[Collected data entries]

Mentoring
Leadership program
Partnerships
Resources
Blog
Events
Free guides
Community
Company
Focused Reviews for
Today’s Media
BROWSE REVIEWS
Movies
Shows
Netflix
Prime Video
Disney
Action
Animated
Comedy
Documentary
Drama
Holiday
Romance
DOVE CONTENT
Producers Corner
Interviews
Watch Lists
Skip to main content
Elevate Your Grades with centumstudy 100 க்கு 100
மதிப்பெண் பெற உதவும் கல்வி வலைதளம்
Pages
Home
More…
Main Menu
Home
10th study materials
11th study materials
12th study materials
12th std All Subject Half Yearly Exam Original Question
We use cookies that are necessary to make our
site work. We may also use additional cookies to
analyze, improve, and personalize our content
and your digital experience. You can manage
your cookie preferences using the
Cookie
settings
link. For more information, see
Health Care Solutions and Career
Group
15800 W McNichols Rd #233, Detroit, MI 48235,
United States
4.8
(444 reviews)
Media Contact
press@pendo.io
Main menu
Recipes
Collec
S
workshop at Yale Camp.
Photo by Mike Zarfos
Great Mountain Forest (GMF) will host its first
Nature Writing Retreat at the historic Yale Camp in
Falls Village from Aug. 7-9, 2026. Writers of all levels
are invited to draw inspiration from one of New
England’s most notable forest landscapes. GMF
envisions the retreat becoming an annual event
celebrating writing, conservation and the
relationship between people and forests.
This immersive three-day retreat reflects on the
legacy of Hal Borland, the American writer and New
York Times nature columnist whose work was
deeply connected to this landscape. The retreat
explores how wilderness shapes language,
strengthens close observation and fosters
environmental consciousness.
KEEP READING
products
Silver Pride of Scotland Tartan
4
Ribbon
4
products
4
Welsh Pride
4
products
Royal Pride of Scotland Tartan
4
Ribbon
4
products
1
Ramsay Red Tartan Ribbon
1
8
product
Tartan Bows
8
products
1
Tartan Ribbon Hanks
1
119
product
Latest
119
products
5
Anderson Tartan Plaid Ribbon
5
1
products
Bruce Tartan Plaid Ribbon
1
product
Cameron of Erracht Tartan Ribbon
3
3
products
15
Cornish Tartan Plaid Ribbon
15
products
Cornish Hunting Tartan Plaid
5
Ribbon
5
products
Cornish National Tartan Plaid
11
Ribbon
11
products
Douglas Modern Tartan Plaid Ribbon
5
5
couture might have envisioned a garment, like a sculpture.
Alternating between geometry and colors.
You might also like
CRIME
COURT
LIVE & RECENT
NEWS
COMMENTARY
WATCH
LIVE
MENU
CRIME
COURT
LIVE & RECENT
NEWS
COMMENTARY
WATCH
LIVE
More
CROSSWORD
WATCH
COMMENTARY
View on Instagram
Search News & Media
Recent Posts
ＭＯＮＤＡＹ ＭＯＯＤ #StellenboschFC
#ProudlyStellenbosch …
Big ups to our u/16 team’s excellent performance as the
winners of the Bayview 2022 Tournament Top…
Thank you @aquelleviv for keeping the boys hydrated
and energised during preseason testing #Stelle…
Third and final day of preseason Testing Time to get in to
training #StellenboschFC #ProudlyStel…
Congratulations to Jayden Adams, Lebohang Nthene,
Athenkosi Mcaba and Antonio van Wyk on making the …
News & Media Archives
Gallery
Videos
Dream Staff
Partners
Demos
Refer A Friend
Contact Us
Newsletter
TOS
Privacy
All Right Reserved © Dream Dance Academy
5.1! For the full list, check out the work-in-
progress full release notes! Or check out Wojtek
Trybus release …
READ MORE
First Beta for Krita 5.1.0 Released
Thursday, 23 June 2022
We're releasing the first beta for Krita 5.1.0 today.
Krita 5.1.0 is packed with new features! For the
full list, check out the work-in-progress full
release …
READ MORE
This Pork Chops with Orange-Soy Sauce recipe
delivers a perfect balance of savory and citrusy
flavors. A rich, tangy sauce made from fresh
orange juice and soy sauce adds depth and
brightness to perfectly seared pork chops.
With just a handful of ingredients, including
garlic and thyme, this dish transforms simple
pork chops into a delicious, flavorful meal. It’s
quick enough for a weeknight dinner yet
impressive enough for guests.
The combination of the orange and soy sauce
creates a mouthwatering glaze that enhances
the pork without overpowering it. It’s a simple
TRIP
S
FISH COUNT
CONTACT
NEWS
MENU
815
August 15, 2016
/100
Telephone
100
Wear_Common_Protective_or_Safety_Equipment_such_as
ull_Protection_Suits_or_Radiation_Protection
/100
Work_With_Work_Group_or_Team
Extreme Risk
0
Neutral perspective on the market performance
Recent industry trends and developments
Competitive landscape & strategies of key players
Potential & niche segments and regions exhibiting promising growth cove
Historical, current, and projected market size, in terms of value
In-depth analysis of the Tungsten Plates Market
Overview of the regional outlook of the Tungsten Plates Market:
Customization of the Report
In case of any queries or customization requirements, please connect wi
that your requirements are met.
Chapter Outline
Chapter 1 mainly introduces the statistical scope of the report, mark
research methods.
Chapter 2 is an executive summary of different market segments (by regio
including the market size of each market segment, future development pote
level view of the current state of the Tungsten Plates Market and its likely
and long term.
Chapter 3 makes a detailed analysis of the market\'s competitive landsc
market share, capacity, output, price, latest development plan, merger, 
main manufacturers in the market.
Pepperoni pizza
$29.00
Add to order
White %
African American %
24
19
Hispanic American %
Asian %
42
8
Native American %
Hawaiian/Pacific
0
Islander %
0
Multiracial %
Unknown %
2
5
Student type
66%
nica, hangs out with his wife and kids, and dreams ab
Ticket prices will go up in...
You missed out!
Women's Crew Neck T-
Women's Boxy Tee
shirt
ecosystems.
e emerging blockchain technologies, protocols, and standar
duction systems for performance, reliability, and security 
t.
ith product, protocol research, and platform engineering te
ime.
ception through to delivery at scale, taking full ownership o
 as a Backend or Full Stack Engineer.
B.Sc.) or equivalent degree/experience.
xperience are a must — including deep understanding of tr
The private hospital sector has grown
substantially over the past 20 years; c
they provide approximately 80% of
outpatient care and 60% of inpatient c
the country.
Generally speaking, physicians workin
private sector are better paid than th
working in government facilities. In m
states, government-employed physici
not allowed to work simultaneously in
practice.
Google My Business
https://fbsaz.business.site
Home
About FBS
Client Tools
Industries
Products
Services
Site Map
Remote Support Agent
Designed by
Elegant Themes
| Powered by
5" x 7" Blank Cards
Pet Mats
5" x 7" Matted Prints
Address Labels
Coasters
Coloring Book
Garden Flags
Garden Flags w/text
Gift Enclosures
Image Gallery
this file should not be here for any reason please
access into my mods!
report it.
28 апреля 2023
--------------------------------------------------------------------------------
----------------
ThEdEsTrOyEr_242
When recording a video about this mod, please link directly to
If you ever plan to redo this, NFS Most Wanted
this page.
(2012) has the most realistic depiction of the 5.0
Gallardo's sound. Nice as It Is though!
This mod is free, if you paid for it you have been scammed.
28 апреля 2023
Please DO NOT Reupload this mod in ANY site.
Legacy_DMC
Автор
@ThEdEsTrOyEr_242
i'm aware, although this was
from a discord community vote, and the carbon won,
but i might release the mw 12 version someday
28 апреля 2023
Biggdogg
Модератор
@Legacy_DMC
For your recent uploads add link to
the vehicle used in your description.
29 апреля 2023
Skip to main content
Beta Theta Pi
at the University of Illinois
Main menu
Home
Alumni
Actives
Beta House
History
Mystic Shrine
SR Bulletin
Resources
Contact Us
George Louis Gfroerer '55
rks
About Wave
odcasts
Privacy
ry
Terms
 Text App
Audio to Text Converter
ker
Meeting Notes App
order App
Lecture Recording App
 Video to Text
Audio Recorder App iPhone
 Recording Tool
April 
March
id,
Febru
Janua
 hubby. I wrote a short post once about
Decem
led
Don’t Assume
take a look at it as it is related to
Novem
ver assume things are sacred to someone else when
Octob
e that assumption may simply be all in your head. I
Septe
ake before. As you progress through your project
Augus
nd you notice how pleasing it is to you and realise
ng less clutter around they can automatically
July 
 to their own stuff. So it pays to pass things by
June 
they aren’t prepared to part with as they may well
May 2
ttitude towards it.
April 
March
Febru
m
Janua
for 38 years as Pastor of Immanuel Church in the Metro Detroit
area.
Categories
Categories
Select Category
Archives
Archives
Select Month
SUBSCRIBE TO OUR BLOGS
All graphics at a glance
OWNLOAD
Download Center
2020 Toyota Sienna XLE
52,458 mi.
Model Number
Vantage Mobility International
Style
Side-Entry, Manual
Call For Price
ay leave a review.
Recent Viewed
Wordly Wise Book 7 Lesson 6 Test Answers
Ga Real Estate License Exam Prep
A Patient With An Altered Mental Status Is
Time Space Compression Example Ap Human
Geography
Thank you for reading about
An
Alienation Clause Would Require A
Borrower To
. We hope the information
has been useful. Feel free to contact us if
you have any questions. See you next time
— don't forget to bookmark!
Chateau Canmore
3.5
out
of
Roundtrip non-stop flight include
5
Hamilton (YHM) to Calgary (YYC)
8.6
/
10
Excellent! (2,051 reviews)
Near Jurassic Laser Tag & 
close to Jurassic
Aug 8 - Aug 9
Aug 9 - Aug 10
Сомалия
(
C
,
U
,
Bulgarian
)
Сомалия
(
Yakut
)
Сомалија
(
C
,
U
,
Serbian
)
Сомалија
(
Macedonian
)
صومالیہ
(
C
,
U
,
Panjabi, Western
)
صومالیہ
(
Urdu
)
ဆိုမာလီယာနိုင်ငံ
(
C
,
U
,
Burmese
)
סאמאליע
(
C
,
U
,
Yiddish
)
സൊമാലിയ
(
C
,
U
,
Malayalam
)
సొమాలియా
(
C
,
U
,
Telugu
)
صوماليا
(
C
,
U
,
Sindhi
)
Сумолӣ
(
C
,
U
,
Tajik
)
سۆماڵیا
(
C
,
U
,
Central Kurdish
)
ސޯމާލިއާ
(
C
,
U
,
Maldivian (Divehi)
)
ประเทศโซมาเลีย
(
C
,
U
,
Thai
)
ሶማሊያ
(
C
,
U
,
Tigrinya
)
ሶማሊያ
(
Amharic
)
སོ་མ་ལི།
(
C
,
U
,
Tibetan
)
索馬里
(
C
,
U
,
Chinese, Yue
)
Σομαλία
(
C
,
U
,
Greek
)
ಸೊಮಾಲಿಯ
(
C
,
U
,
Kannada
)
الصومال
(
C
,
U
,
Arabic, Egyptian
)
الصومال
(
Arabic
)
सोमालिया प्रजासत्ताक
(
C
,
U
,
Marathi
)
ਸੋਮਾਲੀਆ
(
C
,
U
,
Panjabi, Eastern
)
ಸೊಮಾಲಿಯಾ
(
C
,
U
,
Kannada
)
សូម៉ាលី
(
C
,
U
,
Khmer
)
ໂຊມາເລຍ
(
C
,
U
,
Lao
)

▸ **EXERCISE**: Starting with the first line of the entries, transcribe every line up to and including the one with "Great Mountain Forest".

▸ **SOLUTION FOR THIS PROBLEM**:
Mentoring
Leadership program
Partnerships
Resources
Blog
Events
Free guides
Community
Company
Focused Reviews for
Today’s Media
BROWSE REVIEWS
Movies
Shows
Netflix
Prime Video
Disney
Action
Animated
Comedy
Documentary
Drama
Holiday
Romance
DOVE CONTENT
Producers Corner
Interviews
Watch Lists
Skip to main content
Elevate Your Grades with centumstudy 100 க்கு 100
மதிப்பெண் பெற உதவும் கல்வி வலைதளம்
Pages
Home
More…
Main Menu
Home
10th study materials
11th study materials
12th study materials
12th std All Subject Half Yearly Exam Original Question
We use cookies that are necessary to make our
site work. We may also use additional cookies to
analyze, improve, and personalize our content
and your digital experience. You can manage
your cookie preferences using the
Cookie
settings
link. For more information, see
Health Care Solutions and Career
Group
15800 W McNichols Rd #233, Detroit, MI 48235,
United States
4.8
(444 reviews)
Media Contact
press@pendo.io
Main menu
Recipes
Collec
S
workshop at Yale Camp.
Photo by Mike Zarfos
Great Mountain Forest (GMF) will host its first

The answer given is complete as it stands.